Senat M-V, Deruelle P
Service gynécologie obstétrique, hôpital Bicêtre, 78, rue du Général-Leclerc, 94275 Le Kremlin-Bicêtre, France.
EA 4489, environnement périnatal et croissance, pôle recherche, faculté de médecine Henri-Warembourg, université Lille 2, 59045 Lille cedex, France.
Gynecol Obstet Fertil. 2016 Apr;44(4):244-7. doi: 10.1016/j.gyobfe.2016.01.009. Epub 2016 Mar 2.

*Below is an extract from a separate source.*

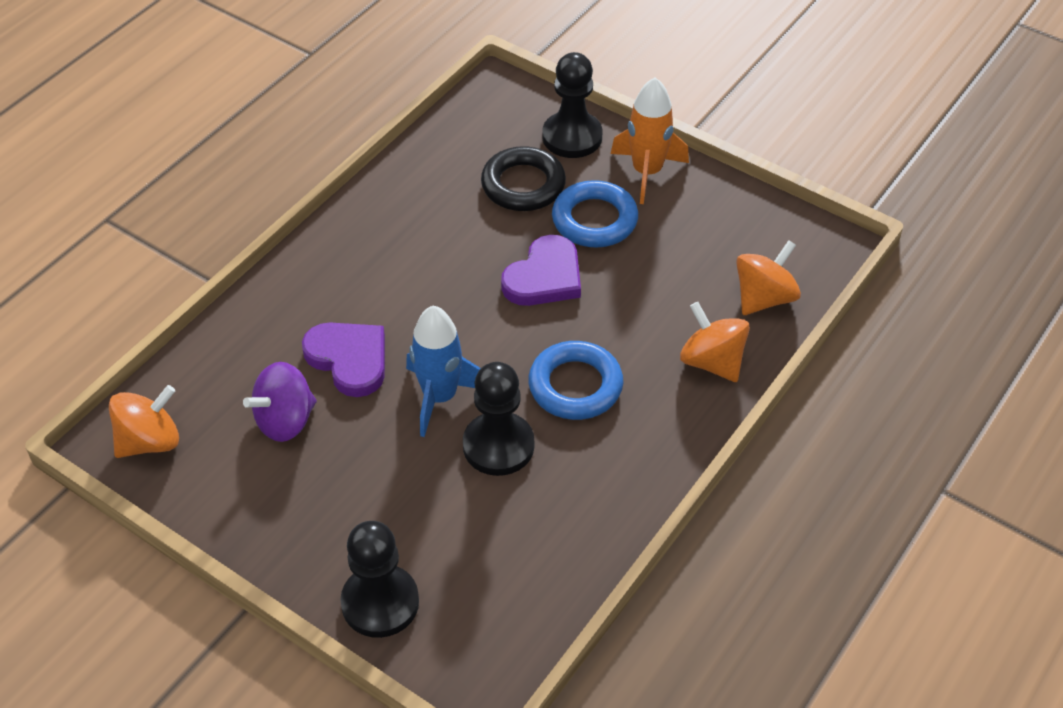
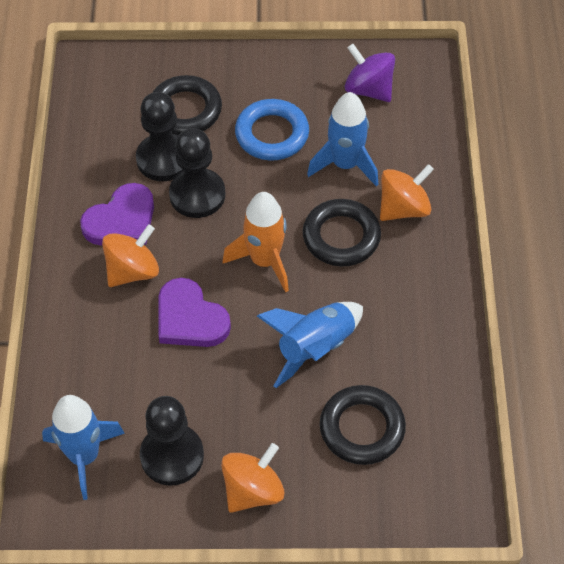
black ring: 1 -> 3
blue ring: 2 -> 1
blue rocket: 1 -> 3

While the prevalence of gestational diabetes mellitus (GDM) was estimated between 5 and 10% in 2010, the application of new thresholds recommended by IADPSG and adopted in 2010 by CNGOF seems to significantly increase the number of patients affected by this pathology. A prospective single-center French study estimated in 2014 the prevalence of gestational diabetes at 14% with these criteria, making it one of the most frequent complications during pregnancy. However, to date, there is no published study using these criteria to show a benefit to the health of women and children. If a diagnosis of GDM or type 2 diabetes during pregnancy is definitively an important risk factor for maternal as well as newborn and child complications, it is probably not the case for moderate hyperglycemia discovered during pregnancy.
2010年,妊娠期糖尿病(GDM)的患病率估计在5%至10%之间,而国际糖尿病与妊娠研究组(IADPSG)推荐并于2010年被法国妇产科与生殖医学全国联盟(CNGOF)采用的新阈值的应用,似乎显著增加了受此病症影响的患者数量。2014年,一项前瞻性单中心法国研究采用这些标准估计妊娠期糖尿病的患病率为14%,使其成为孕期最常见的并发症之一。然而,迄今为止,尚无使用这些标准的已发表研究表明对妇女和儿童的健康有益。如果妊娠期确诊为GDM或2型糖尿病绝对是孕产妇以及新生儿和儿童并发症的重要危险因素,那么孕期发现的轻度高血糖可能并非如此。